Motherboard/ SATA-controller/ RAID-card

- you have no changes to make when booting back into Linux, which will just re-fit drivers to the new part.
- It is VERY advisable though, to reconnect your drives in the same sequence they were before the swap of the motherboard/ sata-controller/ RAID-card..
before the part-swap
sata port 01 = sata drive sda
after the part-swap
sata port 01 = sata drive sda
..and so on.
- In the BIOS/ UEFI, ensure that the boot sequence is also the same as before the upgrade or swap.
>> Finally, after replacing or even adding drives, run a 'greyhole -f' and a 'greyhole -l' as sudo in terminal to completely re-discover what you may have had in the greyhole storage pool.

Network Card

- you must ensure that the same ethernet device assignment stands as before the part swap.
- If anything eth0 may become eth1 afterwards, so you will need to rename it to eth0 via the Network Manager in the desktop.
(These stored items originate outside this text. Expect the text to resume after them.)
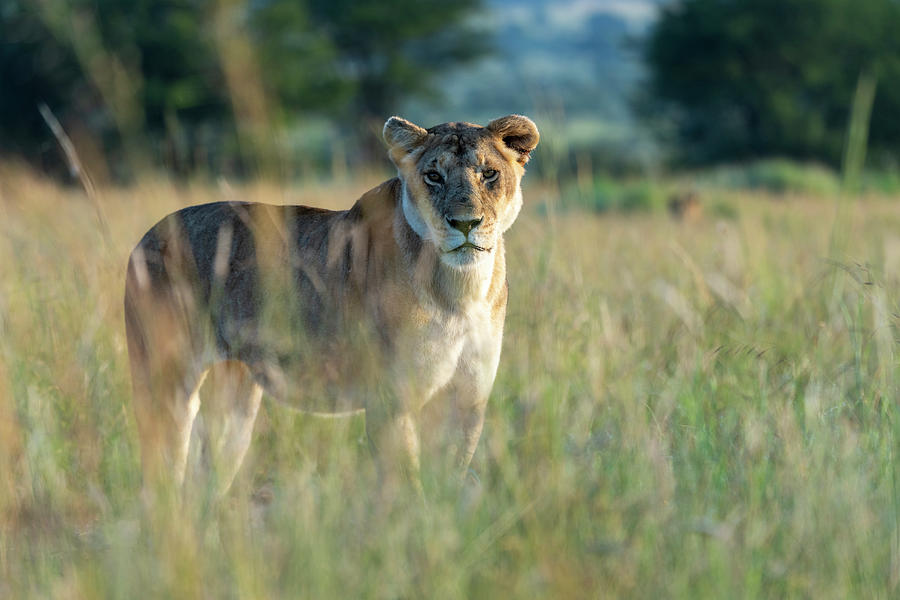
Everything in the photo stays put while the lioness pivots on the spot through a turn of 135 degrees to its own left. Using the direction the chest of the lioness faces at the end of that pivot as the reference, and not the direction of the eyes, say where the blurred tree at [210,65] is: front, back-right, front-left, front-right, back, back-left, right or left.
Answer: front

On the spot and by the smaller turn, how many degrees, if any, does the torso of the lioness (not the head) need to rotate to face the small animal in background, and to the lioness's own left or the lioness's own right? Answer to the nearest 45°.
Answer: approximately 90° to the lioness's own left

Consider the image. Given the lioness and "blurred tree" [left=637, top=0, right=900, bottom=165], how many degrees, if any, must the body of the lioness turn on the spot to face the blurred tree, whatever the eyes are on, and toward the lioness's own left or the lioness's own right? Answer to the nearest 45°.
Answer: approximately 90° to the lioness's own left

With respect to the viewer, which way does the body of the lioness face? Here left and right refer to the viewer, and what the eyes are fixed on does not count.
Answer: facing the viewer and to the right of the viewer

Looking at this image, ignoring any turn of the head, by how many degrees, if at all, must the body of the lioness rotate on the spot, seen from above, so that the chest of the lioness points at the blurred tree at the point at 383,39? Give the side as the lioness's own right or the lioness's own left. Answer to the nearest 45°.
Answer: approximately 135° to the lioness's own left
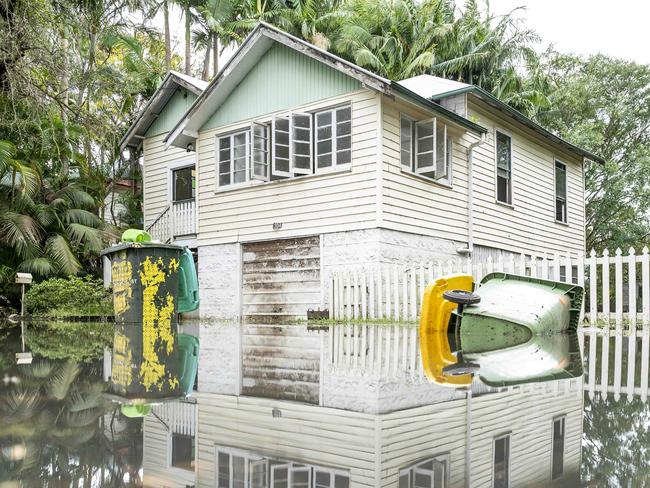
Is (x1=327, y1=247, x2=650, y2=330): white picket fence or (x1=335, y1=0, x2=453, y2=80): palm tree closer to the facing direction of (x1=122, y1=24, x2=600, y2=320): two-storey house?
the white picket fence

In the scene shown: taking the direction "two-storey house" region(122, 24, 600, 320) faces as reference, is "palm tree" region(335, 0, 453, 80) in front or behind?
behind

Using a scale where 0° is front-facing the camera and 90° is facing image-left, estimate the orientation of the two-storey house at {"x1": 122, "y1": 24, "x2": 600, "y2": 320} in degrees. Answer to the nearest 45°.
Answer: approximately 45°

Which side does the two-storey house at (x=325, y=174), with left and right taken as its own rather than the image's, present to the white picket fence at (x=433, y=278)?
left

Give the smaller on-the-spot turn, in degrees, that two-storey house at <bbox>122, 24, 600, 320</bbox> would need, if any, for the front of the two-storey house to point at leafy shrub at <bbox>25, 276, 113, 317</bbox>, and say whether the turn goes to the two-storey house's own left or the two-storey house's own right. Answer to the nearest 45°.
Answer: approximately 45° to the two-storey house's own right

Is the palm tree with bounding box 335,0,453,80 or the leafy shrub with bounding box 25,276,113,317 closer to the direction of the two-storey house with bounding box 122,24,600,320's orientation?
the leafy shrub
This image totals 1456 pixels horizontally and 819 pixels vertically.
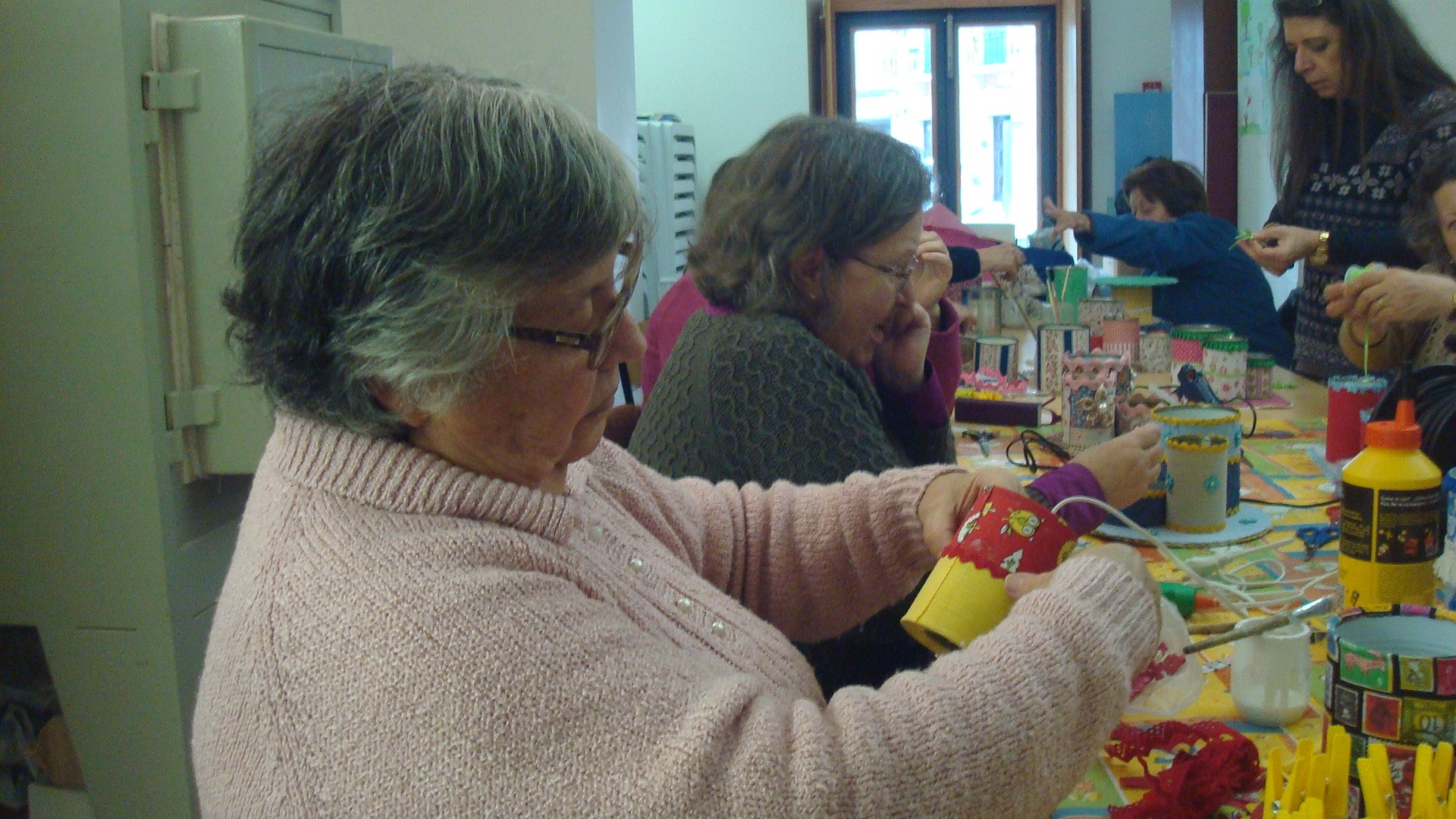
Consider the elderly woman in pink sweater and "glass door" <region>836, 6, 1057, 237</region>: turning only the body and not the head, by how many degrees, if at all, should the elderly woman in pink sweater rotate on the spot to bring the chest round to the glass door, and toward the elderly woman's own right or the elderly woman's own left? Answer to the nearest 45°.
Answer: approximately 90° to the elderly woman's own left

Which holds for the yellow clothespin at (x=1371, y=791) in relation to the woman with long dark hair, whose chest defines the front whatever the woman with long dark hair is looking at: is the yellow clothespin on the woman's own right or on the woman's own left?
on the woman's own left

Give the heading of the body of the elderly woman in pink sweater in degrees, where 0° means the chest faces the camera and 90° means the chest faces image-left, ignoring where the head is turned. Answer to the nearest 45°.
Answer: approximately 270°

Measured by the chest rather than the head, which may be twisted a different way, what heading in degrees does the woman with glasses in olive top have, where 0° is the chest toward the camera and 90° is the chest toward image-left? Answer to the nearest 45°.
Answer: approximately 270°

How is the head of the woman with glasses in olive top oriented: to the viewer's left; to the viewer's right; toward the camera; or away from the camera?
to the viewer's right

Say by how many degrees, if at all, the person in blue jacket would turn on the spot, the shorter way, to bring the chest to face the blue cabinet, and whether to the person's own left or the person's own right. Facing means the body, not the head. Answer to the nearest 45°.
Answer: approximately 90° to the person's own right

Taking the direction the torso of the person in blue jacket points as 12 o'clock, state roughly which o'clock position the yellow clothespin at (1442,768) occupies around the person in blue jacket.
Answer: The yellow clothespin is roughly at 9 o'clock from the person in blue jacket.

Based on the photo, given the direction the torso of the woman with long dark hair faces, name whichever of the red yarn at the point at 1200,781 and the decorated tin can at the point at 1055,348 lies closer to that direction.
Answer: the decorated tin can

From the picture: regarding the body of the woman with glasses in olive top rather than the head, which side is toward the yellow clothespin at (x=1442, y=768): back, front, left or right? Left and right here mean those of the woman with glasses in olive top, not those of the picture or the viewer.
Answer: right
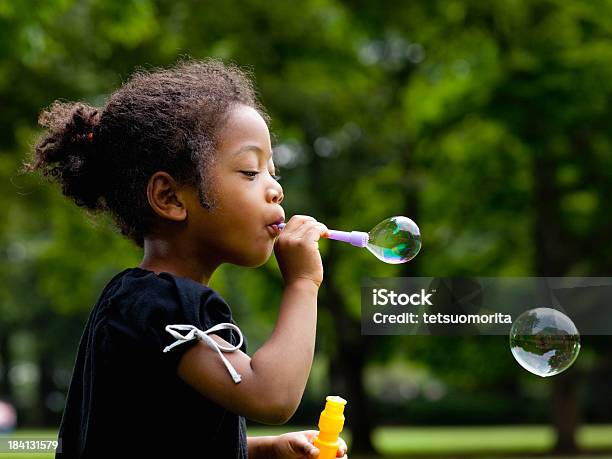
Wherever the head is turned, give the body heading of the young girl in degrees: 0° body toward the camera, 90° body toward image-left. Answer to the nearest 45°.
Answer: approximately 270°

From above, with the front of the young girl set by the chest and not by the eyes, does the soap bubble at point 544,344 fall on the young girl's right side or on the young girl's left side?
on the young girl's left side

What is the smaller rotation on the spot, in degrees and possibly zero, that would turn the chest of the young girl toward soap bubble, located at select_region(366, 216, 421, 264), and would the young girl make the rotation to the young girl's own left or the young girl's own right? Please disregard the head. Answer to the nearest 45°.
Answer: approximately 45° to the young girl's own left

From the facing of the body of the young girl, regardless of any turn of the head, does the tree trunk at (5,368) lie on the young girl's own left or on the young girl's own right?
on the young girl's own left

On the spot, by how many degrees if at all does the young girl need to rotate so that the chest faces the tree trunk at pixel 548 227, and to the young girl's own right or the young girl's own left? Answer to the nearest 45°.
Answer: approximately 45° to the young girl's own left

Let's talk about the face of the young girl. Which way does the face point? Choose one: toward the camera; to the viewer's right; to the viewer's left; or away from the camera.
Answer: to the viewer's right

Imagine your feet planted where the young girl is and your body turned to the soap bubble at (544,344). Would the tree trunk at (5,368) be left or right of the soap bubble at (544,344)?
left
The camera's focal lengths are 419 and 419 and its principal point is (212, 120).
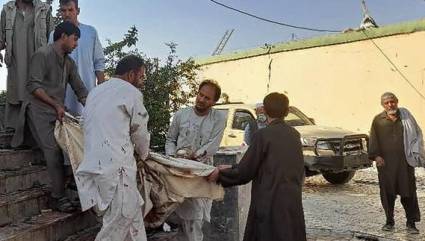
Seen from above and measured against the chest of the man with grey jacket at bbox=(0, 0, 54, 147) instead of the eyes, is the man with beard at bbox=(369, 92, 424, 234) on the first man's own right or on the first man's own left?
on the first man's own left

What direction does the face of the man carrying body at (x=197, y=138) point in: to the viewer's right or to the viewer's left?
to the viewer's left

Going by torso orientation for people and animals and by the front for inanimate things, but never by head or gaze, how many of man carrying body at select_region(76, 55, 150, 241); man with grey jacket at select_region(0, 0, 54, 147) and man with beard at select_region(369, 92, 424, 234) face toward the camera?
2

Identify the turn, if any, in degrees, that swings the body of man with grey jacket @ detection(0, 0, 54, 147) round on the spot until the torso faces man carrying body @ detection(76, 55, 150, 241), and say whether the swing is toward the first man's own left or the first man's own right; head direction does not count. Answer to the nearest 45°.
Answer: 0° — they already face them

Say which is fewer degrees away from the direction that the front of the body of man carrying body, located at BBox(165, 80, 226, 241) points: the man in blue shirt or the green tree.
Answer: the man in blue shirt

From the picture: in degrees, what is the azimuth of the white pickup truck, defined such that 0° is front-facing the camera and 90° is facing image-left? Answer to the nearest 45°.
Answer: approximately 315°

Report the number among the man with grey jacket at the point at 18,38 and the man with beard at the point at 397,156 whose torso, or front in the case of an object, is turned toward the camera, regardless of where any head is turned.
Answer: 2

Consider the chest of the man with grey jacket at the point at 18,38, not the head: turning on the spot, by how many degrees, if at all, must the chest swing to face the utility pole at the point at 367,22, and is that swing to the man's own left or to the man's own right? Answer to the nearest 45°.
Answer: approximately 135° to the man's own left

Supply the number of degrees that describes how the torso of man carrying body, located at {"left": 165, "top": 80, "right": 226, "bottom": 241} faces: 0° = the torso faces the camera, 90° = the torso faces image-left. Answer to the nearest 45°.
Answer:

You'll want to reboot to finalize changes.
- use your favourite command line editor and edit with sudo/su..


which may look like this

# This file was automatically generated by the /lib/udev/write_net_rules
# program, run by the persistent-net-generator.rules rules file.
# You can modify it, as long as you keep each rule on a single
# line, and change only the value of the NAME= key.

# net device () (custom name provided by external tool)
SUBSYSTEM=="net", ACTION=="add", ATTR{dev_id}=="0x0", ATTR{type}=="1", KERNEL=="eth*", NAME="eth0"

And notice the "eth0". If it is something else, make it eth0 and save the file and reboot.

CPU / RAM / video card

- no changes need to be done after boot. These drivers and modules should automatically load on a reboot of Linux VMs.
- this is because the hypervisor is abstracting the CPU to the VM regardless.